This article contains our strategy for today and what we were doing last night to prepare. We saw this dip coming and expected ~48k, but do we go lower?
Strategies to Live by
Now if you have been reading along you will recall the constant reminders to try and keep 10-15% of your portfolio in stable coins or cash at the ready. Today is a perfect example of why deploying all your cash might not be the best idea. Yes, you might get some more staking rewards or price exposure in the short term, however you likely will lose out on cost basis. Another strategy we have been preaching time in time again is to never buy your entire position at once on your bigger plays. Dollar-cost-averaging is powerful, especially during these massive crashes. A perfect example of these two strategies combined is for those who bought DOT on Nov 22nd (~43$). I have been buying dot slowly but found discounts at 35, 32, and now 28$, highly reducing my average buy in price. Today DOT is about 50% from its all-time-high, a ripe buy in.

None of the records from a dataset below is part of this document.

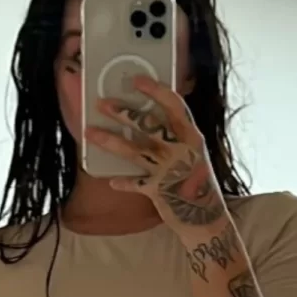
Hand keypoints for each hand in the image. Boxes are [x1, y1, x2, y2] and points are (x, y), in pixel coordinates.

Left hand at [87, 79, 227, 235]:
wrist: (206, 216)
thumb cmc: (196, 178)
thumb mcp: (193, 150)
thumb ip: (176, 133)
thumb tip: (149, 114)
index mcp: (193, 135)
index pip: (175, 106)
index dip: (155, 91)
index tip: (136, 80)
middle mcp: (182, 149)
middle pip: (149, 125)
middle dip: (123, 113)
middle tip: (102, 103)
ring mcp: (170, 169)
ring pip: (135, 151)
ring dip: (110, 141)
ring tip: (90, 133)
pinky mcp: (159, 189)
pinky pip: (136, 183)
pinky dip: (124, 182)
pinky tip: (112, 180)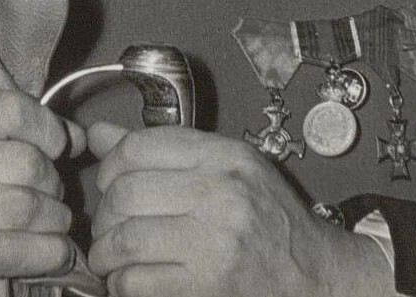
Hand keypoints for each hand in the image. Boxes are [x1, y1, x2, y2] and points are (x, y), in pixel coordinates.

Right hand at [0, 91, 83, 296]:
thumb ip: (17, 131)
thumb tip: (77, 135)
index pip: (12, 108)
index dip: (48, 128)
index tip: (58, 147)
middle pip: (27, 161)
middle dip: (54, 182)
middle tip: (53, 195)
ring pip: (25, 206)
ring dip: (55, 219)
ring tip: (56, 223)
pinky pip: (13, 250)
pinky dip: (47, 252)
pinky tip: (57, 253)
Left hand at [87, 122, 394, 296]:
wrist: (317, 276)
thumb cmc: (270, 219)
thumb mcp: (227, 167)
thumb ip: (162, 150)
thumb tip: (98, 134)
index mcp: (224, 156)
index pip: (140, 146)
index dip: (110, 164)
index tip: (109, 182)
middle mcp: (221, 193)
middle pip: (126, 191)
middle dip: (104, 213)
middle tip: (106, 225)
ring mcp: (216, 242)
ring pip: (125, 238)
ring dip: (105, 251)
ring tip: (109, 256)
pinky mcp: (209, 286)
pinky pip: (137, 281)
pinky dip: (121, 283)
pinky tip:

In our other media updates, we have been mentioning the potential to visit 48k, 48k is an area that BTC has visited often. While BTC looks gruesome on the daily chart, it looks pretty good on the weekly chart. I believe these wash outs and crashes are what will carry us into an extended bull market. When the market is overheated people are pressured to take profit because they are rich on paper, those who don’t sell don’t “realize” their profits. Therefore, a steady and slower grind upward is a healthier market condition. This price allows large holders to accumulate, it allows manipulators to buy in lower, it allows new retail to achieve a great initial buy in.
Using our two (sometimes three) tools to spot a market top, we do not believe we are there yet. Bear markets traditionally come after an aggressive blowoff top, a rebound and then a slow and endless downturn never recovering. The RSI was not overheated this past week, and old wallets were not selling. Do remember that BTC price action takes much less tokens to move because of the supply shock. It takes less whales or manipulators to affect the price action because there is less circulating supply, less supply provides massive potential volatility. Over leverage also increases the likelihood of these rather sudden downside moves. When the market washes out it reduces the heat of the market and causes a reset, when more people can reduce their cost basis, they are likely to hold and dollar-cost-average over time.